The differences between each living generation are based on diverse experiences that accordingly shape different approaches and can create barriers of communication or even provoke the inability to listen to each other. But this doesn’t necessarily need to be the case.
The latest studies show that the generation gap might not be relevant when it comes to the question why older people seem to be so mean. The aging process shrinks certain parts of our brain and that affects people’s embarrassment level. This causes people to become less worried about what they are saying. It might mean that older people express their opinion that would normally keep only for themselves. Moreover, it is possible that people have always been this way, and aging simply reveals ones’ true character.
Everyone probably knows that awkward feeling when grandparents share some unpleasant comments. Younger generations would usually assume that grandparents don’t know things about modern life and their old-fashioned viewpoint isn’t valid anymore.
Studies have proved that the age-related change weakens people’s ability to distinguish what is appropriate to say and what isn’t. Which make them look fierce or insensitive. However, it can also be a personal trait that was carefully concealed.
Roots of racism
Some researchers believe that racism is built on a biological or evolutionary basis. It has a quite primitive explanation: homo sapiens tend to compete for resources. However, this prediction is missing a deeper investigation.
Instead, a psychological reason seems more suitable version in this case; it is related with having more fears like insecurity, feeling a threat of other groups, and looking for a sense of belonging. Additionally, it’s likely that their insecurity causes terror management theory: “people become more naturalistic, materialistic, and conventional when they aware about their mortality.” (Steve Taylor, the Leeds Beckett University) The fear of death strengthens the need for protection and for this reason older people try to stick to their identity (culture, traditions and known social norms) in order to create a sense of belonging.

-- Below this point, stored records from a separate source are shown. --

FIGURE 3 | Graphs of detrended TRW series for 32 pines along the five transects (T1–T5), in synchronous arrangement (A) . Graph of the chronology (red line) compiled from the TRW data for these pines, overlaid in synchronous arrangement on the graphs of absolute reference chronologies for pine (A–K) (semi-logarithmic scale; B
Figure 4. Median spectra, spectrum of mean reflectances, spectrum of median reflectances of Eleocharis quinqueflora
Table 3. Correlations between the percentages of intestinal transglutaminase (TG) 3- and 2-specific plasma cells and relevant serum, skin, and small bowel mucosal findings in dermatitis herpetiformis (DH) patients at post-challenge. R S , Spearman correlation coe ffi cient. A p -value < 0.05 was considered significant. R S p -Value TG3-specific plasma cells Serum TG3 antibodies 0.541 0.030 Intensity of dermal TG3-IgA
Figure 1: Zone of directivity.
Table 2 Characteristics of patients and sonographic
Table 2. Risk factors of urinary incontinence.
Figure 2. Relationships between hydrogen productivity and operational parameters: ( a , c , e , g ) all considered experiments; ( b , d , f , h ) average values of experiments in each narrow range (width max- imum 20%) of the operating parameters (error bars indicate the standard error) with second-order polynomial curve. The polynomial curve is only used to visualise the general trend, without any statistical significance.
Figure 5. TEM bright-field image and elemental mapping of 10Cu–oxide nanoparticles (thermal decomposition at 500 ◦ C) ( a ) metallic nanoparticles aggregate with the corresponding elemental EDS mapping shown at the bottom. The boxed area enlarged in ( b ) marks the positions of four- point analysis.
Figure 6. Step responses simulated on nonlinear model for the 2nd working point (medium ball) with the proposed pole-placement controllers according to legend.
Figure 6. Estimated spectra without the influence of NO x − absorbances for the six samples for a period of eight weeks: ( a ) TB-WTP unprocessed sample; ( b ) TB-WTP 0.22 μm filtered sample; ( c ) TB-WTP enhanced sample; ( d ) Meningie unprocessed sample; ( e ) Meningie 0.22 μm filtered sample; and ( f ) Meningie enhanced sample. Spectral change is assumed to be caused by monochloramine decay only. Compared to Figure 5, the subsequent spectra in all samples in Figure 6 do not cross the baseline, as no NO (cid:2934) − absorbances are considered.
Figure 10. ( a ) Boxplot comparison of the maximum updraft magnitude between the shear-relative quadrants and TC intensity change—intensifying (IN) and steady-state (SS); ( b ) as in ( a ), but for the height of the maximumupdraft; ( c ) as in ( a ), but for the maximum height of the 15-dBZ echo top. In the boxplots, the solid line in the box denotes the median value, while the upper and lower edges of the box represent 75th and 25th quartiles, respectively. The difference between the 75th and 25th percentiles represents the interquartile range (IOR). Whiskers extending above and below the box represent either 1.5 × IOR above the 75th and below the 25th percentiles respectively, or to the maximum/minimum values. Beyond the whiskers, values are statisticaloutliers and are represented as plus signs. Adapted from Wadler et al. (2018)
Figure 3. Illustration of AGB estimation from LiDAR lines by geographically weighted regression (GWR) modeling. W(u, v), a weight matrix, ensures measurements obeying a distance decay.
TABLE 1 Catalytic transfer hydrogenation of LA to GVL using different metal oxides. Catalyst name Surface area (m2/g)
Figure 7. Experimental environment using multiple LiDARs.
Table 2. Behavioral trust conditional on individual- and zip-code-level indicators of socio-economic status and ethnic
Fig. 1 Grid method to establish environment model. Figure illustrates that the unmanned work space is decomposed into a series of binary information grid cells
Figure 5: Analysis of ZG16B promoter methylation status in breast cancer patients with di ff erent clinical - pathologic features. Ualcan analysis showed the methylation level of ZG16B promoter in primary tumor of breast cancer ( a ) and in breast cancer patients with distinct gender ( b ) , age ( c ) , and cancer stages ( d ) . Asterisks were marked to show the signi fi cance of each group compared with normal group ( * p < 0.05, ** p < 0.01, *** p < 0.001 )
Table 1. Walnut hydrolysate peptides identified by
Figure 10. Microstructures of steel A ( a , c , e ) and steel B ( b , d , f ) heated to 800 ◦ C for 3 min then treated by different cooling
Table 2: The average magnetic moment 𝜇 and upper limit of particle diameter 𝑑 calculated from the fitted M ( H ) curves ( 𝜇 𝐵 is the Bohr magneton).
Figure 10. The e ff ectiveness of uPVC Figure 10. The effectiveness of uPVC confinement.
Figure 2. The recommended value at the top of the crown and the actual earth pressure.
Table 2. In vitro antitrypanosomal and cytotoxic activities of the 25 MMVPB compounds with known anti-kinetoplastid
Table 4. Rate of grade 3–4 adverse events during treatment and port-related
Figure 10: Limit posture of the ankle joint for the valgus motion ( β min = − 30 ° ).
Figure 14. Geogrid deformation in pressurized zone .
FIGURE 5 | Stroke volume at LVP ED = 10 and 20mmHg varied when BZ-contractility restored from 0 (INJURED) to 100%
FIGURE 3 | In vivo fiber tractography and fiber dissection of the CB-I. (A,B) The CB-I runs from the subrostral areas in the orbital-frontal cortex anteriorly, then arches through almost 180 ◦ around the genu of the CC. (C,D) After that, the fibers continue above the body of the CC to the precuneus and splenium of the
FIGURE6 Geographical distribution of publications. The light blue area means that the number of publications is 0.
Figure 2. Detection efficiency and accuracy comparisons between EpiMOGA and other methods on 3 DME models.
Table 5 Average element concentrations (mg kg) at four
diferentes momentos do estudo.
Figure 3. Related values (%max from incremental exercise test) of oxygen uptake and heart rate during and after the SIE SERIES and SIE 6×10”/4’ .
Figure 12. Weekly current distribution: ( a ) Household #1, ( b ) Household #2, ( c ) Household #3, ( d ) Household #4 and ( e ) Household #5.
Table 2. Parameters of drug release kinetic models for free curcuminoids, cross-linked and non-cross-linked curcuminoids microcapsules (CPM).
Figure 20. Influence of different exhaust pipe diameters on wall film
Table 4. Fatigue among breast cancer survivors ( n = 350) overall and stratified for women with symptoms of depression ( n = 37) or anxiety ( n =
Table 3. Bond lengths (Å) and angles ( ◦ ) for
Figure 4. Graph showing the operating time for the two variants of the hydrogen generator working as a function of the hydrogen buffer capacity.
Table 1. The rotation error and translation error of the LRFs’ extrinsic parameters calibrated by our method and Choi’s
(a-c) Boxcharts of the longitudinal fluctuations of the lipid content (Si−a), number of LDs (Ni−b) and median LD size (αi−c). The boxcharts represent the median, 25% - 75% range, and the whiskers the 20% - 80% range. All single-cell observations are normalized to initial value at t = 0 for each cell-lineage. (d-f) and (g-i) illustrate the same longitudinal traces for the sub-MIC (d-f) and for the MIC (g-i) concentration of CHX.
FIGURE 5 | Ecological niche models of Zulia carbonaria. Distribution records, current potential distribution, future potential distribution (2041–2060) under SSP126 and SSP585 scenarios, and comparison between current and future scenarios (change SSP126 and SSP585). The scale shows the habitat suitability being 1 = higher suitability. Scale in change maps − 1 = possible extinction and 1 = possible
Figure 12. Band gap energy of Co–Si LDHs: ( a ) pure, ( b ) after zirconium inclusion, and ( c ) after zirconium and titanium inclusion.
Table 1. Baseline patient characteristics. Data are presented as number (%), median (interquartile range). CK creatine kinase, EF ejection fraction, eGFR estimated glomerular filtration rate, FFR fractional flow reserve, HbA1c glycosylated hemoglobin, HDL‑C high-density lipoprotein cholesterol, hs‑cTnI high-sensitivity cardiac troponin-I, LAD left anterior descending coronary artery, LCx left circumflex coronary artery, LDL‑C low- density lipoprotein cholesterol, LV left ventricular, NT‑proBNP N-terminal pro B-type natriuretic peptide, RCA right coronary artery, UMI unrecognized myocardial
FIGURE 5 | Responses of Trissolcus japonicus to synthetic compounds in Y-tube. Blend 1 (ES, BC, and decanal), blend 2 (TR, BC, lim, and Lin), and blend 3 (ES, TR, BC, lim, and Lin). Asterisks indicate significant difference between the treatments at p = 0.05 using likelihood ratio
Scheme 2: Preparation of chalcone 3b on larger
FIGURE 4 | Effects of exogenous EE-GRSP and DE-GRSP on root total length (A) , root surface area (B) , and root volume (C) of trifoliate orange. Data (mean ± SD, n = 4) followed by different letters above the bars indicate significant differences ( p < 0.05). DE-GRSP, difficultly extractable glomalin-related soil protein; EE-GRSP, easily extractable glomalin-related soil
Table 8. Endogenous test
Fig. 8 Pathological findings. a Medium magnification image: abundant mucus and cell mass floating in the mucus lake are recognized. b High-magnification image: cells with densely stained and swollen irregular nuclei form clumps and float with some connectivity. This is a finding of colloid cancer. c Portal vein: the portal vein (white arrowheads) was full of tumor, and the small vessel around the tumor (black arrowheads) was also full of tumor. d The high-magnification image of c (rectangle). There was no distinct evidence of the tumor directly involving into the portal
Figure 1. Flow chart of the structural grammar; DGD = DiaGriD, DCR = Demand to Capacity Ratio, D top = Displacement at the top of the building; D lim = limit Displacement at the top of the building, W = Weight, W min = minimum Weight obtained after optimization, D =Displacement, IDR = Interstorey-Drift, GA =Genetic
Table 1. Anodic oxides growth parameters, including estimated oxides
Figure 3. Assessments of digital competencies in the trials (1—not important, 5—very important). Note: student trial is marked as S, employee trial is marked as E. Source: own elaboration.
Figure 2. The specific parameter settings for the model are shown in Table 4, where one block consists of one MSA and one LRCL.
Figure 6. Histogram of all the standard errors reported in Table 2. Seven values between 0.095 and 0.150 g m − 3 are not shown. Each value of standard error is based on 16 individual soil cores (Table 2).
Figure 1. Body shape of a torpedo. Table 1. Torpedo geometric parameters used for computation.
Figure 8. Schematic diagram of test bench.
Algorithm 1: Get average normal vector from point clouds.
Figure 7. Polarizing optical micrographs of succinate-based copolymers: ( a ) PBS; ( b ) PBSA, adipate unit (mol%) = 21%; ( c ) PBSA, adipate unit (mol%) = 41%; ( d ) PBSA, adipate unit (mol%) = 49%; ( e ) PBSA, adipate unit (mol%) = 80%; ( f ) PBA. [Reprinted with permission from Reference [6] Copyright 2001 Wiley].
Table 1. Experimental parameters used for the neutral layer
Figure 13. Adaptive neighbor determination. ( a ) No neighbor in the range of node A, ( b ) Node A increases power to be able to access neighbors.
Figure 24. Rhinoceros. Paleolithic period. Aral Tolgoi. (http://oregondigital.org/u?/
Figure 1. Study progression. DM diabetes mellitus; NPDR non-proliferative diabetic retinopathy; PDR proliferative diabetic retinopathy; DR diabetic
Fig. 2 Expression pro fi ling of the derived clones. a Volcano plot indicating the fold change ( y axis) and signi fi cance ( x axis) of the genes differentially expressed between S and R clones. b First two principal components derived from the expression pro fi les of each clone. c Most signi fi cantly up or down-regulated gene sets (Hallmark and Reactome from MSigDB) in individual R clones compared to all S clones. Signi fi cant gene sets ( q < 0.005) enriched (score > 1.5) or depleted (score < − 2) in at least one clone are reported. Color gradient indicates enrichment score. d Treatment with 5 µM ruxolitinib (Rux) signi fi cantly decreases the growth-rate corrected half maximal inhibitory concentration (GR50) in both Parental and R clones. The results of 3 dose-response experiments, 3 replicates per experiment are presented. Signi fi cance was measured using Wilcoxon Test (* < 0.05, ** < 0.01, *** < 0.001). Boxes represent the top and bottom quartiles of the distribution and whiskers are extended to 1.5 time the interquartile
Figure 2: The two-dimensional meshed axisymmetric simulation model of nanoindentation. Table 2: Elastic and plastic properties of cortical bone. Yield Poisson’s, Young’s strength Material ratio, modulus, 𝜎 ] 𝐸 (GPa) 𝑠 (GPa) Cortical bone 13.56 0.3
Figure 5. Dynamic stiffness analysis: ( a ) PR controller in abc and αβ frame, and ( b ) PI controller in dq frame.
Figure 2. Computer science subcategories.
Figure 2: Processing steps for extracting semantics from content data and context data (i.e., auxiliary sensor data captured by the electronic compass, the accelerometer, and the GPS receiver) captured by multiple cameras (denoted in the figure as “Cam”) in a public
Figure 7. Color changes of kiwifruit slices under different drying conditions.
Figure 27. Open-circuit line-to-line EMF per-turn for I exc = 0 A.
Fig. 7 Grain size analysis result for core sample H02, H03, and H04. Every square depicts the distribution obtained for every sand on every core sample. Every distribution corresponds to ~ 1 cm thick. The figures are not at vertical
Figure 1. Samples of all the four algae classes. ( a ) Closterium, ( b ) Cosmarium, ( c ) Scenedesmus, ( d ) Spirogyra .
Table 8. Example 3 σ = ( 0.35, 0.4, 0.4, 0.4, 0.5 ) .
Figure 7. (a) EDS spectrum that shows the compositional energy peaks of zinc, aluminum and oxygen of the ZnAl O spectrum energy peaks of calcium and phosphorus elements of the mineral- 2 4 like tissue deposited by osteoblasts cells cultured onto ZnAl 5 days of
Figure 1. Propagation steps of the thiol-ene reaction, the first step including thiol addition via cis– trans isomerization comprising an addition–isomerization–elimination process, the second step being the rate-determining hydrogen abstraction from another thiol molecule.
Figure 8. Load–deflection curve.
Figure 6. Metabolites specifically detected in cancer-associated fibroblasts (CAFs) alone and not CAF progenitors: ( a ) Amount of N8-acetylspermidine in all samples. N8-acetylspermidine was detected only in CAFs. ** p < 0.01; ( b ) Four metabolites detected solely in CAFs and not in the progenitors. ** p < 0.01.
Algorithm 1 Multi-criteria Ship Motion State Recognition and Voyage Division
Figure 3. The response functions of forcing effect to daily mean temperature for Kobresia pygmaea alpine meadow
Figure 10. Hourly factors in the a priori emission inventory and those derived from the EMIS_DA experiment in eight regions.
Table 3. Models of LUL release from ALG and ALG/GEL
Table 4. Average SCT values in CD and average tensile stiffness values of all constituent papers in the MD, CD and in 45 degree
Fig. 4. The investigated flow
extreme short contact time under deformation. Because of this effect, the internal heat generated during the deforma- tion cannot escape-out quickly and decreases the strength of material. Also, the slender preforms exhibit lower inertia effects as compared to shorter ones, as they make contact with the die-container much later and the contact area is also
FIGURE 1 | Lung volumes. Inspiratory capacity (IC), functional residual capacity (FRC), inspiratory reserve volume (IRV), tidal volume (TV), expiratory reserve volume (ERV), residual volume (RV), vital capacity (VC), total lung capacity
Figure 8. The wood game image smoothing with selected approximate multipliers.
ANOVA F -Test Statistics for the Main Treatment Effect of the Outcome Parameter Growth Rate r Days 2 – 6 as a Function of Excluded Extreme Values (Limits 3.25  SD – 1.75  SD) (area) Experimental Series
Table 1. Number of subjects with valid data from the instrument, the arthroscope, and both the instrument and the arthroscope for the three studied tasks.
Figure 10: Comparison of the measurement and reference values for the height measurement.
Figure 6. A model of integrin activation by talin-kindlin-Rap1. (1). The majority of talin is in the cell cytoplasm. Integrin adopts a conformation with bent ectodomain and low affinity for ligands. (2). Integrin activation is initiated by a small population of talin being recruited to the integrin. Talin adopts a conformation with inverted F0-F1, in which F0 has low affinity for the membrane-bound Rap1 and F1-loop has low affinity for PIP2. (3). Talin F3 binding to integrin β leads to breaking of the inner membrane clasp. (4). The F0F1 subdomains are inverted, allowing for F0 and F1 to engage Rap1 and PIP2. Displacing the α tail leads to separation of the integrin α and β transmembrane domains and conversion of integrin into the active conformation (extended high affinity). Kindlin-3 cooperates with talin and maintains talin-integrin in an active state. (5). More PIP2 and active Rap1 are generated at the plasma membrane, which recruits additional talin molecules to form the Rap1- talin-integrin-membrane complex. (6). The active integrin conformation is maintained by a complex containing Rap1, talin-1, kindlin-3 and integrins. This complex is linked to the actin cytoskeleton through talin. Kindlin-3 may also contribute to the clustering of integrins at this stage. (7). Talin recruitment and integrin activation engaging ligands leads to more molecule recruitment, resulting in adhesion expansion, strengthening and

Unfortunately, in many cases a sense of belonging associates with the solidarity of hating others.
In a way, this is connected with self-awareness. When people don’t like something about themselves (low self-esteem or intensive dislike of oneself), they prefer to complain about the same trait but projecting it on others instead of themselves. Thus, when people look or come from different environments, do not have typical habits and dissimilar backgrounds, it feels easier to use them as a scapegoat. It happens only because older people feel the threat for their identity and for their comfortable environment.
Obviously, globalization and multiculturalism don’t make things easier for previous generations. Being older makes it harder to adapt with the standard speed. Nevertheless, the need of identity can’t be disregard since it strongly affects people’s behaviour and choices.
As people age, their ability to adapt to changes decreases. With age, a human’s mental structure becomes less flexible, so accordingly it can’t accimilate in the same way.
As scientists explain, the reason for the atrophy of brains is that “the frontal lobes lose their sharpness”. This is responsible for our ability to judge, use rationality, apply filters and prevent inadequate thoughts. In short, it leads to having less control over what comes out of the mouth. In fact, age reveals people’s subconscious thoughts that were inhibited earlier over their lifetime.
To conclude, there is no correct claim that aging makes individuals judgemental and resentful. Sure, aging can stimulate fears or influence cognitive decline which leads to a release of bitterness and inappropriate thoughts.